_What is expected_:
Search the entries below. Return every line that has "middle" in it.

---------- Data for review

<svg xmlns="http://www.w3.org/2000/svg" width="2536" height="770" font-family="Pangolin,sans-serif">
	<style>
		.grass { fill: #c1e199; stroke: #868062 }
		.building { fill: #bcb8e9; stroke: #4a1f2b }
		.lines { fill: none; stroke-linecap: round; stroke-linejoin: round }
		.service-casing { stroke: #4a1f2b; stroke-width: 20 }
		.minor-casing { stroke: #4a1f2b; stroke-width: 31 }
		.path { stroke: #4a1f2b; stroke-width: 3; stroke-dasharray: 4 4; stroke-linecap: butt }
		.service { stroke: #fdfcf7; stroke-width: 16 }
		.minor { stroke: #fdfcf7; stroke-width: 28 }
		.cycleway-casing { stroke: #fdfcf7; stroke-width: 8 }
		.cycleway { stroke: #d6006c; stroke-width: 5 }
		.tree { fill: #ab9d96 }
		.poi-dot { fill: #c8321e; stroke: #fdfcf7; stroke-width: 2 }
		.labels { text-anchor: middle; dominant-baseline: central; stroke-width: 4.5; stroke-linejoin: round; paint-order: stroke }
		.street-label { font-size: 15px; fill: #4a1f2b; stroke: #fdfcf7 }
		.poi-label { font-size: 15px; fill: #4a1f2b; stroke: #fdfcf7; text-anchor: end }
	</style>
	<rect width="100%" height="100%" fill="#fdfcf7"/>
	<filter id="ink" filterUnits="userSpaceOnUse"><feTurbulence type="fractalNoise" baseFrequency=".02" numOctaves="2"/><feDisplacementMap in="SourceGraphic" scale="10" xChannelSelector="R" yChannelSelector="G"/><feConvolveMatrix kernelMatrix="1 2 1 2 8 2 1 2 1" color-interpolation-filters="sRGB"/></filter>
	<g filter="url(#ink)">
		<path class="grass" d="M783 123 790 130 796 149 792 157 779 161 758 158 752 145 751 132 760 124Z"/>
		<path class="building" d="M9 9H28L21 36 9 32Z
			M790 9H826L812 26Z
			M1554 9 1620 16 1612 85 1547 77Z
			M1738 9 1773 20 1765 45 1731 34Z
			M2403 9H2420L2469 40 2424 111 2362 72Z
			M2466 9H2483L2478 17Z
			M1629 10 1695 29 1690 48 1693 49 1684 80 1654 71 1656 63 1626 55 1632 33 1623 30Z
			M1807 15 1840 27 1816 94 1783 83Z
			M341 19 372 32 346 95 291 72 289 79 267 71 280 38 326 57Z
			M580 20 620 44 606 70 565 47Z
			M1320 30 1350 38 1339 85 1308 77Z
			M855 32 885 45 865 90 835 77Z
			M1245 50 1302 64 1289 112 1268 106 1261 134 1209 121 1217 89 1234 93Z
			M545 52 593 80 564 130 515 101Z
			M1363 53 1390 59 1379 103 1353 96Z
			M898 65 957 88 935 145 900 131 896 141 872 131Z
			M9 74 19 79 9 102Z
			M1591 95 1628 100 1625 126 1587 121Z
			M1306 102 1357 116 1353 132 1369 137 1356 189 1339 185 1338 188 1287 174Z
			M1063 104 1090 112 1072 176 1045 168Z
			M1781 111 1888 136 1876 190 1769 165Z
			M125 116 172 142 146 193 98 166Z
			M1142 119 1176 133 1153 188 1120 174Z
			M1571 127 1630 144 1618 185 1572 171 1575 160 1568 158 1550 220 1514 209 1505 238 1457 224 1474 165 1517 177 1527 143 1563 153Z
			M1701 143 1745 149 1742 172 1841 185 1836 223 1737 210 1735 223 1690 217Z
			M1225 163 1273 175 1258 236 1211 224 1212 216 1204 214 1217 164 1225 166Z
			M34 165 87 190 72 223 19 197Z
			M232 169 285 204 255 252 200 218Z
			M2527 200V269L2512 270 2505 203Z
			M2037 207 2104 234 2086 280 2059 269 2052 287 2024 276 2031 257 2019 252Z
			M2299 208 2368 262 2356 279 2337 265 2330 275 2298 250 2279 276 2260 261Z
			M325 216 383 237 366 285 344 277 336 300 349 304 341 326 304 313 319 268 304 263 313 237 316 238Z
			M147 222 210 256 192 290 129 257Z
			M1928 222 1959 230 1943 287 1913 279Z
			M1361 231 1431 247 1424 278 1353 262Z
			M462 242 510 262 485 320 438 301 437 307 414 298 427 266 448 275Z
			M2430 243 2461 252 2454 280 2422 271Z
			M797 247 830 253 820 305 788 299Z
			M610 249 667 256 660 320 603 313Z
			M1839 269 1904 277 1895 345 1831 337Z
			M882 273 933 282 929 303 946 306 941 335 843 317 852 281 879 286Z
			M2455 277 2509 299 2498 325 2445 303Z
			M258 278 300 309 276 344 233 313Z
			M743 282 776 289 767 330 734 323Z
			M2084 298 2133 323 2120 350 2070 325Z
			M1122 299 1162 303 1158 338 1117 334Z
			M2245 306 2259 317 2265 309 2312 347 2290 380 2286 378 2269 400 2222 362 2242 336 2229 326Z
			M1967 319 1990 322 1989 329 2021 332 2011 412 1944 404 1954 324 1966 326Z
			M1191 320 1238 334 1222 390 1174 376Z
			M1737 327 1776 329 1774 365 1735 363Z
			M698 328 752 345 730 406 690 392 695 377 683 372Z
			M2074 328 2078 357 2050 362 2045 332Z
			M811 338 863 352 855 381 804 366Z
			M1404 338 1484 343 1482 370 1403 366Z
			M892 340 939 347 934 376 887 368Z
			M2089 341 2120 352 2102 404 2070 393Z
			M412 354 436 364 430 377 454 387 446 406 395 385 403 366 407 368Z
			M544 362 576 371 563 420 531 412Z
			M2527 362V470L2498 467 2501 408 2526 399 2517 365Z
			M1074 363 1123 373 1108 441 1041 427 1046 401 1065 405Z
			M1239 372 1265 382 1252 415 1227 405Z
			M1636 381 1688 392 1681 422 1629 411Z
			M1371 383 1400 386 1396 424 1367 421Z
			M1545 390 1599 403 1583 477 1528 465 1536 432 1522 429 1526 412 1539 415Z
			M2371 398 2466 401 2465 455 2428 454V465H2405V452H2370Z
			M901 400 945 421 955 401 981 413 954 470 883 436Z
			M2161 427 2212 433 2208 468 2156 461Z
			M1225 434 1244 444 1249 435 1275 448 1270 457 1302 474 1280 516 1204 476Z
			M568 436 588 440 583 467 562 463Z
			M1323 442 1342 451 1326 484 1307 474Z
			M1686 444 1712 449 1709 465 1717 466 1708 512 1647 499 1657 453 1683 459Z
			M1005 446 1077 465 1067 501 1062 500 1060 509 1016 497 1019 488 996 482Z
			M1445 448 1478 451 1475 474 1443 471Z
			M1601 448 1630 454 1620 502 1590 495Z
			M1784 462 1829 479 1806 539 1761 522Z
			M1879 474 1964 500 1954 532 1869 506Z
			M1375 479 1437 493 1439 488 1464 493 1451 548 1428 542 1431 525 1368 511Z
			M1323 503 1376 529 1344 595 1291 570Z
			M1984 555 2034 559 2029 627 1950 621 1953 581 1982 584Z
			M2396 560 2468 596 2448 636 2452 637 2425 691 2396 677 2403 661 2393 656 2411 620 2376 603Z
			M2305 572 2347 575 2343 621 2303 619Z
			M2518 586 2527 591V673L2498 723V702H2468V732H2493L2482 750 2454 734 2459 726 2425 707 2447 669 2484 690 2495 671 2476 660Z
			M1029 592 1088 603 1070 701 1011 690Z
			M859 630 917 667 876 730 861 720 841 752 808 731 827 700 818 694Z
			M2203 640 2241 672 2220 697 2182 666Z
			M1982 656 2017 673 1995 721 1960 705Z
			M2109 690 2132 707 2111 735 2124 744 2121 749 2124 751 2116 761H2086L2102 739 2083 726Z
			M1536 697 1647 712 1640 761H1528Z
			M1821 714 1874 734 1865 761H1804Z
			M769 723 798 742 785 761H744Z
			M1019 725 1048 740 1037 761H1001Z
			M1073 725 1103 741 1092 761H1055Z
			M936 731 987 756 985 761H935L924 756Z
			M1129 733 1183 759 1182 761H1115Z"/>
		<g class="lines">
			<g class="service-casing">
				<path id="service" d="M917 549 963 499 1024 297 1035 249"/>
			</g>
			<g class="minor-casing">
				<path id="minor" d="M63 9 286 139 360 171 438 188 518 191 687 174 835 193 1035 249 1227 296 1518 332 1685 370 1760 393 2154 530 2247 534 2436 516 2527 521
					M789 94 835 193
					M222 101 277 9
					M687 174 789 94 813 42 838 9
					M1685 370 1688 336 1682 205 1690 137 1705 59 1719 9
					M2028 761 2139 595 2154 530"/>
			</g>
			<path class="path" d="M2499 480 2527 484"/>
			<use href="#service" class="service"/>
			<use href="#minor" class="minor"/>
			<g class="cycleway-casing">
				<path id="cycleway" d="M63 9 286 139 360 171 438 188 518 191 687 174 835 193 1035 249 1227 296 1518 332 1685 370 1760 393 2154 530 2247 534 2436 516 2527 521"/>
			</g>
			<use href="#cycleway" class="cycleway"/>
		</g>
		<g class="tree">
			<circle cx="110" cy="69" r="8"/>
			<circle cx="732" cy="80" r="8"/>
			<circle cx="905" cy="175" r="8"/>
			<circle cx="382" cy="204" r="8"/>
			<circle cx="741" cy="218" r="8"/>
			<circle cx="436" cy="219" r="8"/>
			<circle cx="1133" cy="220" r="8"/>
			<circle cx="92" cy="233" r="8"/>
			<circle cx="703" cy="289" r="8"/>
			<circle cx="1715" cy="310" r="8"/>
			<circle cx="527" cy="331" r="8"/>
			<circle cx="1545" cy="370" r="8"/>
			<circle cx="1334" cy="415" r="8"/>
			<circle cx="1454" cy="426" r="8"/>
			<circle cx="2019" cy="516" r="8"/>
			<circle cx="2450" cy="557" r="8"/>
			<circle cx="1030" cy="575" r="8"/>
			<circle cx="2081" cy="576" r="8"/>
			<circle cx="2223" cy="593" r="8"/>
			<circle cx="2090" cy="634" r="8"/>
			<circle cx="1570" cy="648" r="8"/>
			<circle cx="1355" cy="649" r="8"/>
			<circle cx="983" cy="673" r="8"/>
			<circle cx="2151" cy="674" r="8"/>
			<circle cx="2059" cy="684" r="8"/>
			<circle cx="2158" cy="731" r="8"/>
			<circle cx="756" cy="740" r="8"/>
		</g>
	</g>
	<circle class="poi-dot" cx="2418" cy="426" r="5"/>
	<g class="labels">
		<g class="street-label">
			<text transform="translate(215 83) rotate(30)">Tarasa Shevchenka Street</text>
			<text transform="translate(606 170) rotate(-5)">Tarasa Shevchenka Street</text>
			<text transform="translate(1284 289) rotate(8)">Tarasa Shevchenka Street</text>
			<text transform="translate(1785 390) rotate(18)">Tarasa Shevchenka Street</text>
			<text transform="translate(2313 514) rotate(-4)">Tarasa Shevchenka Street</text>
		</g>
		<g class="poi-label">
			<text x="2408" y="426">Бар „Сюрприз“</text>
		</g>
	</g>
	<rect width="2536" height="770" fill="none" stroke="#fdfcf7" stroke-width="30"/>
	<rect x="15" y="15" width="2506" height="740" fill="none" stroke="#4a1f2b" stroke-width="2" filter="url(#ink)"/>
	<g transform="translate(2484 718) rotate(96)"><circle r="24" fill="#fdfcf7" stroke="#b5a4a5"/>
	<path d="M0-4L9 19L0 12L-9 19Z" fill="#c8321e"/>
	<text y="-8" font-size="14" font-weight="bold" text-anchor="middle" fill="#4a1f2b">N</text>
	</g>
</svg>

--------------------

_Response below_:
		.labels { text-anchor: middle; dominant-baseline: central; stroke-width: 4.5; stroke-linejoin: round; paint-order: stroke }
	<text y="-8" font-size="14" font-weight="bold" text-anchor="middle" fill="#4a1f2b">N</text>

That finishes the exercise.